### What the exercise asks
Each line of the data must reappear exactly in your answer, with no images included.
**** Data for processing ****
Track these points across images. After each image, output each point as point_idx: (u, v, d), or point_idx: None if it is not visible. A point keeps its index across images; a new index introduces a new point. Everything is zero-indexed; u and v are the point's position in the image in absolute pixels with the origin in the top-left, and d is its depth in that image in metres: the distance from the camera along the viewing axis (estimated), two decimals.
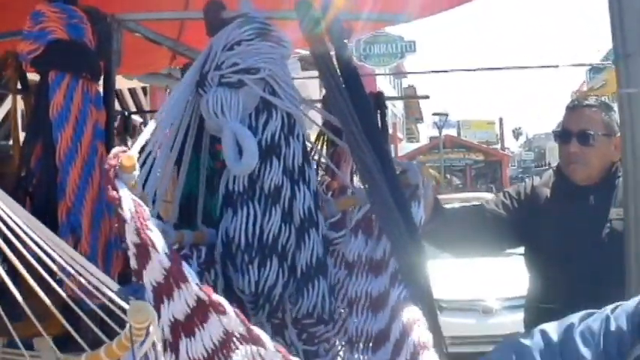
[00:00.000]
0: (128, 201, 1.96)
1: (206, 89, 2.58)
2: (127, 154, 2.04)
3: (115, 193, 1.98)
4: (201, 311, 1.88)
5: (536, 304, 4.02)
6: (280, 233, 2.58)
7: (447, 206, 4.08)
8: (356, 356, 2.70)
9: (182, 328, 1.94)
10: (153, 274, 1.92)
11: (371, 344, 2.65)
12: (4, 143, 7.48)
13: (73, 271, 2.00)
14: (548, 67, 25.61)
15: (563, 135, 3.94)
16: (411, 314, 2.36)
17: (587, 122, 3.88)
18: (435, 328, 2.43)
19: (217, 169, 3.08)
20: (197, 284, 1.88)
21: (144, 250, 1.91)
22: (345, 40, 2.77)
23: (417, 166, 2.82)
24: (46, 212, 2.86)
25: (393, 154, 5.94)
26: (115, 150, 2.08)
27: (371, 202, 2.64)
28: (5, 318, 2.17)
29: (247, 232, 2.54)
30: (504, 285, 10.48)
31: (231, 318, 1.87)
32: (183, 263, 1.92)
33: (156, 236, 1.92)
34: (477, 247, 4.12)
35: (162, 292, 1.92)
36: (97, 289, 1.97)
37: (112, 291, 1.91)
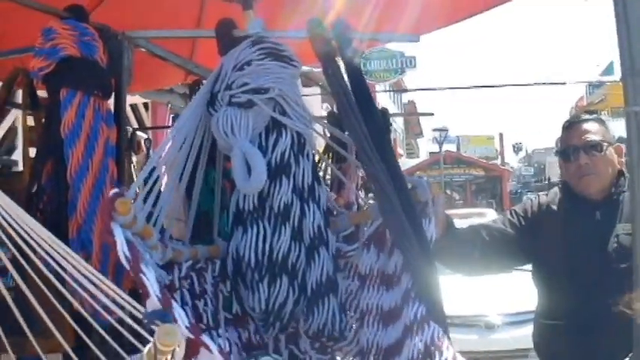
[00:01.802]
0: (123, 245, 2.02)
1: (216, 108, 2.60)
2: (121, 200, 2.10)
3: (110, 237, 2.05)
4: (191, 349, 1.90)
5: (544, 320, 4.04)
6: (290, 252, 2.59)
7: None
8: None
9: None
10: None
11: (381, 357, 2.68)
12: (7, 158, 7.49)
13: (95, 290, 2.00)
14: (555, 84, 25.66)
15: (567, 152, 3.97)
16: (435, 337, 2.39)
17: (589, 134, 3.93)
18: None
19: (227, 187, 3.10)
20: (187, 326, 1.90)
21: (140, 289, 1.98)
22: (356, 58, 2.79)
23: (426, 182, 2.84)
24: (57, 229, 2.85)
25: None
26: (111, 193, 2.13)
27: (384, 217, 2.66)
28: (29, 333, 2.17)
29: (257, 250, 2.55)
30: (507, 300, 10.46)
31: (218, 359, 1.90)
32: (174, 304, 1.95)
33: (147, 280, 1.97)
34: (484, 266, 4.12)
35: None
36: (122, 307, 1.97)
37: (141, 313, 1.92)
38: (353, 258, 2.85)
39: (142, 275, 1.98)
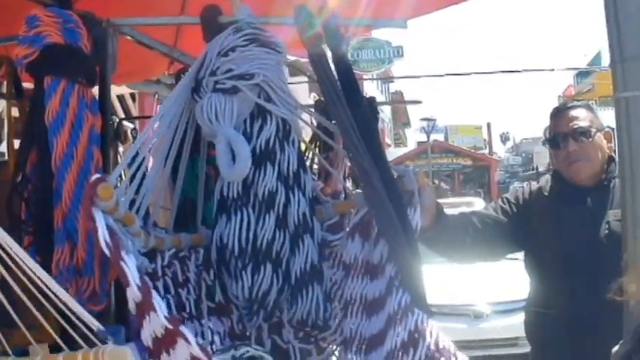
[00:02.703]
0: (103, 232, 2.03)
1: (201, 95, 2.58)
2: (103, 185, 2.10)
3: (91, 222, 2.06)
4: (168, 338, 1.92)
5: (536, 308, 4.06)
6: (274, 239, 2.57)
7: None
8: (349, 357, 2.74)
9: (150, 353, 2.00)
10: (129, 302, 2.00)
11: (364, 347, 2.68)
12: None
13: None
14: (542, 70, 25.85)
15: (556, 139, 3.99)
16: (419, 324, 2.38)
17: (577, 120, 3.97)
18: None
19: (211, 174, 3.10)
20: (165, 316, 1.92)
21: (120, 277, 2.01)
22: (343, 45, 2.78)
23: (412, 172, 2.82)
24: (42, 218, 2.85)
25: None
26: (93, 178, 2.13)
27: (369, 206, 2.65)
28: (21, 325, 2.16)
29: (241, 238, 2.54)
30: (495, 289, 10.53)
31: (195, 350, 1.90)
32: (153, 294, 1.97)
33: (127, 268, 1.99)
34: (477, 253, 4.14)
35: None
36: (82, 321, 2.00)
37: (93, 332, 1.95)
38: (337, 247, 2.84)
39: (122, 263, 1.99)
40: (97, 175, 2.17)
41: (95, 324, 2.01)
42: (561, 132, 3.97)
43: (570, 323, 3.76)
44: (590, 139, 3.90)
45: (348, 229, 2.85)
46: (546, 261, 3.97)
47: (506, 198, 4.19)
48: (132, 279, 1.96)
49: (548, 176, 4.19)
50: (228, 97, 2.55)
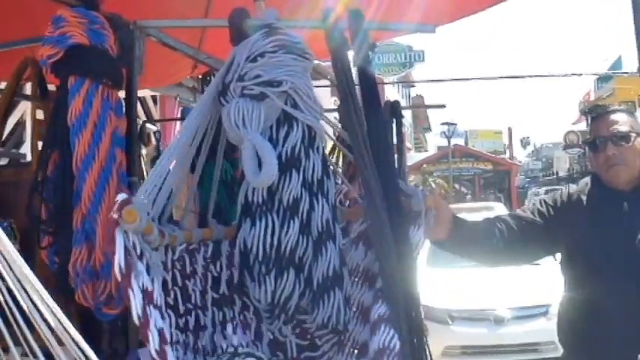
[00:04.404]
0: (120, 256, 2.16)
1: (227, 99, 2.58)
2: (129, 209, 2.19)
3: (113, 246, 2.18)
4: None
5: (571, 309, 4.05)
6: (298, 245, 2.59)
7: (461, 215, 4.08)
8: (341, 358, 2.81)
9: None
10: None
11: (356, 352, 2.77)
12: (15, 151, 7.50)
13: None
14: (569, 75, 25.55)
15: (595, 143, 3.99)
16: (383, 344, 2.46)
17: (617, 125, 3.95)
18: (417, 348, 2.56)
19: (237, 177, 3.10)
20: (156, 349, 2.14)
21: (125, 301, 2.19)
22: (370, 50, 2.78)
23: (421, 193, 2.88)
24: (61, 219, 2.85)
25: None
26: (120, 200, 2.20)
27: (367, 218, 2.73)
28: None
29: (265, 243, 2.55)
30: (516, 294, 10.48)
31: None
32: (150, 326, 2.15)
33: (134, 298, 2.13)
34: (512, 256, 4.13)
35: None
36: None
37: None
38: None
39: (130, 291, 2.13)
40: (123, 197, 2.23)
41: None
42: (601, 135, 3.96)
43: (605, 325, 3.75)
44: (630, 144, 3.90)
45: (353, 236, 2.92)
46: (582, 264, 3.96)
47: (544, 200, 4.19)
48: (134, 307, 2.12)
49: (587, 179, 4.18)
50: (255, 103, 2.56)
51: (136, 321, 2.09)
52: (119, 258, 2.13)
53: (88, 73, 2.87)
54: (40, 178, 2.95)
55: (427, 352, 2.68)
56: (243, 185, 2.62)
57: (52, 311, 1.99)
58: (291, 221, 2.58)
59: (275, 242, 2.55)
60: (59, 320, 1.99)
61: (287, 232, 2.57)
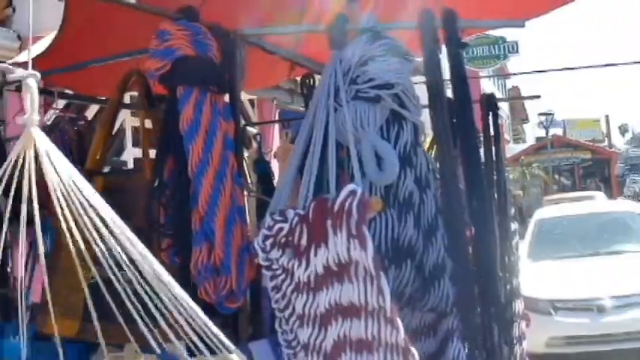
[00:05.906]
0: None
1: (340, 102, 2.71)
2: (376, 199, 2.49)
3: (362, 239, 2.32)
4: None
5: None
6: (412, 238, 2.73)
7: (558, 205, 4.10)
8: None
9: None
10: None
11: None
12: (117, 159, 7.68)
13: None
14: None
15: None
16: None
17: None
18: None
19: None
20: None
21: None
22: (463, 48, 2.85)
23: None
24: (180, 221, 2.97)
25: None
26: (358, 195, 2.35)
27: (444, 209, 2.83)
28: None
29: (387, 237, 2.69)
30: (618, 283, 10.33)
31: None
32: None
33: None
34: None
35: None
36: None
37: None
38: None
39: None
40: (352, 187, 2.40)
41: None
42: None
43: None
44: None
45: None
46: None
47: None
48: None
49: None
50: (371, 105, 2.70)
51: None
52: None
53: (196, 82, 2.96)
54: (157, 184, 3.08)
55: None
56: (361, 184, 2.70)
57: (188, 306, 2.03)
58: (407, 215, 2.72)
59: (394, 236, 2.70)
60: (197, 314, 2.04)
61: (405, 226, 2.72)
****
### Output for this exercise
Track these points across images. After each image, output each point as point_idx: (u, v, d), or point_idx: None if it is not visible. A point keeps its index across images; a new index introduces a new point. Everything is zero-indexed; u and v are the point's position in the image in absolute pixels with the origin in the top-left, and d is its depth in that image in metres: the distance from the camera along the viewing axis (estimated), two decimals.
[00:00.000]
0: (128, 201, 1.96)
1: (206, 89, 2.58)
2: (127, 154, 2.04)
3: (115, 193, 1.98)
4: (201, 311, 1.88)
5: (536, 304, 4.02)
6: (280, 233, 2.58)
7: (447, 206, 4.08)
8: (356, 356, 2.70)
9: (182, 328, 1.94)
10: (153, 274, 1.92)
11: (371, 344, 2.65)
12: (4, 143, 7.48)
13: (73, 271, 2.00)
14: (548, 67, 25.61)
15: (563, 135, 3.94)
16: (411, 314, 2.36)
17: (587, 122, 3.88)
18: (435, 328, 2.43)
19: (217, 169, 3.08)
20: (197, 284, 1.88)
21: (144, 250, 1.91)
22: (345, 40, 2.77)
23: (417, 166, 2.82)
24: (46, 212, 2.86)
25: (393, 154, 5.94)
26: (115, 150, 2.08)
27: (371, 202, 2.64)
28: (5, 318, 2.17)
29: (247, 232, 2.54)
30: (504, 285, 10.48)
31: (231, 318, 1.87)
32: (183, 263, 1.92)
33: (156, 236, 1.92)
34: (477, 247, 4.12)
35: (162, 292, 1.92)
36: (97, 289, 1.97)
37: (112, 291, 1.91)
[00:01.802]
0: (123, 245, 2.02)
1: (216, 108, 2.60)
2: (121, 200, 2.10)
3: (110, 237, 2.05)
4: (191, 349, 1.90)
5: (544, 320, 4.04)
6: (290, 252, 2.59)
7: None
8: None
9: None
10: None
11: (381, 357, 2.68)
12: (7, 158, 7.49)
13: (95, 290, 2.00)
14: (555, 84, 25.66)
15: (567, 152, 3.97)
16: (435, 337, 2.39)
17: (589, 134, 3.93)
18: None
19: (227, 187, 3.10)
20: (187, 326, 1.90)
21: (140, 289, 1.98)
22: (356, 58, 2.79)
23: (426, 182, 2.84)
24: (57, 229, 2.85)
25: None
26: (111, 193, 2.13)
27: (384, 217, 2.66)
28: (29, 333, 2.17)
29: (257, 250, 2.55)
30: (507, 300, 10.46)
31: (218, 359, 1.90)
32: (174, 304, 1.95)
33: (147, 280, 1.97)
34: (484, 266, 4.12)
35: None
36: (122, 307, 1.97)
37: (141, 313, 1.92)
38: (353, 258, 2.85)
39: (142, 275, 1.98)
[00:02.703]
0: (103, 232, 2.03)
1: (201, 95, 2.58)
2: (103, 185, 2.10)
3: (91, 222, 2.06)
4: (168, 338, 1.92)
5: (536, 308, 4.06)
6: (274, 239, 2.57)
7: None
8: (349, 357, 2.74)
9: (150, 353, 2.00)
10: (129, 302, 2.00)
11: (364, 347, 2.68)
12: None
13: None
14: (542, 70, 25.85)
15: (556, 139, 3.99)
16: (419, 324, 2.38)
17: (577, 120, 3.97)
18: None
19: (211, 174, 3.10)
20: (165, 316, 1.92)
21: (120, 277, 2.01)
22: (343, 45, 2.78)
23: (412, 172, 2.82)
24: (42, 218, 2.85)
25: None
26: (93, 178, 2.13)
27: (369, 206, 2.65)
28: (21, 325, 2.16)
29: (241, 238, 2.54)
30: (495, 289, 10.53)
31: (195, 350, 1.90)
32: (153, 294, 1.97)
33: (127, 268, 1.99)
34: (477, 253, 4.14)
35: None
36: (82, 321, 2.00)
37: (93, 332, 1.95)
38: (337, 247, 2.84)
39: (122, 263, 1.99)
40: (97, 175, 2.17)
41: (95, 324, 2.01)
42: (561, 132, 3.97)
43: (570, 323, 3.76)
44: (590, 139, 3.90)
45: (348, 229, 2.85)
46: (546, 261, 3.97)
47: (506, 198, 4.19)
48: (132, 279, 1.96)
49: (548, 176, 4.19)
50: (228, 97, 2.55)
[00:04.404]
0: (120, 256, 2.16)
1: (227, 99, 2.58)
2: (129, 209, 2.19)
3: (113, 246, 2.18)
4: None
5: (571, 309, 4.05)
6: (298, 245, 2.59)
7: (461, 215, 4.08)
8: (341, 358, 2.81)
9: None
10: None
11: (356, 352, 2.77)
12: (15, 151, 7.50)
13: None
14: (569, 75, 25.55)
15: (595, 143, 3.99)
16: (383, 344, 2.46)
17: (617, 125, 3.95)
18: (417, 348, 2.56)
19: (237, 177, 3.10)
20: (156, 349, 2.14)
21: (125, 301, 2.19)
22: (370, 50, 2.78)
23: (421, 193, 2.88)
24: (61, 219, 2.85)
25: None
26: (120, 200, 2.20)
27: (367, 218, 2.73)
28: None
29: (265, 243, 2.55)
30: (516, 294, 10.48)
31: None
32: (150, 326, 2.15)
33: (134, 298, 2.13)
34: (512, 256, 4.13)
35: None
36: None
37: None
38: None
39: (130, 291, 2.13)
40: (123, 197, 2.23)
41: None
42: (601, 135, 3.96)
43: (605, 325, 3.75)
44: (630, 144, 3.90)
45: (353, 236, 2.92)
46: (582, 264, 3.96)
47: (544, 200, 4.19)
48: (134, 307, 2.12)
49: (587, 179, 4.18)
50: (255, 103, 2.56)
51: (136, 321, 2.09)
52: (119, 258, 2.13)
53: (88, 73, 2.87)
54: (40, 178, 2.95)
55: (427, 352, 2.68)
56: (243, 185, 2.62)
57: (52, 311, 1.99)
58: (291, 221, 2.58)
59: (275, 242, 2.55)
60: (59, 320, 1.99)
61: (287, 232, 2.57)
[00:05.906]
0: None
1: (340, 102, 2.71)
2: (376, 199, 2.49)
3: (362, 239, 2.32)
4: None
5: None
6: (412, 238, 2.73)
7: (558, 205, 4.10)
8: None
9: None
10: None
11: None
12: (117, 159, 7.68)
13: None
14: None
15: None
16: None
17: None
18: None
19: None
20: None
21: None
22: (463, 48, 2.85)
23: None
24: (180, 221, 2.97)
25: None
26: (358, 195, 2.35)
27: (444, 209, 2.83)
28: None
29: (387, 237, 2.69)
30: (618, 283, 10.33)
31: None
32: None
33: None
34: None
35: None
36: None
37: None
38: None
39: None
40: (352, 187, 2.40)
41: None
42: None
43: None
44: None
45: None
46: None
47: None
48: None
49: None
50: (371, 105, 2.70)
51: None
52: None
53: (196, 82, 2.96)
54: (157, 184, 3.08)
55: None
56: (361, 184, 2.70)
57: (188, 306, 2.03)
58: (407, 215, 2.72)
59: (394, 236, 2.70)
60: (197, 314, 2.04)
61: (405, 226, 2.72)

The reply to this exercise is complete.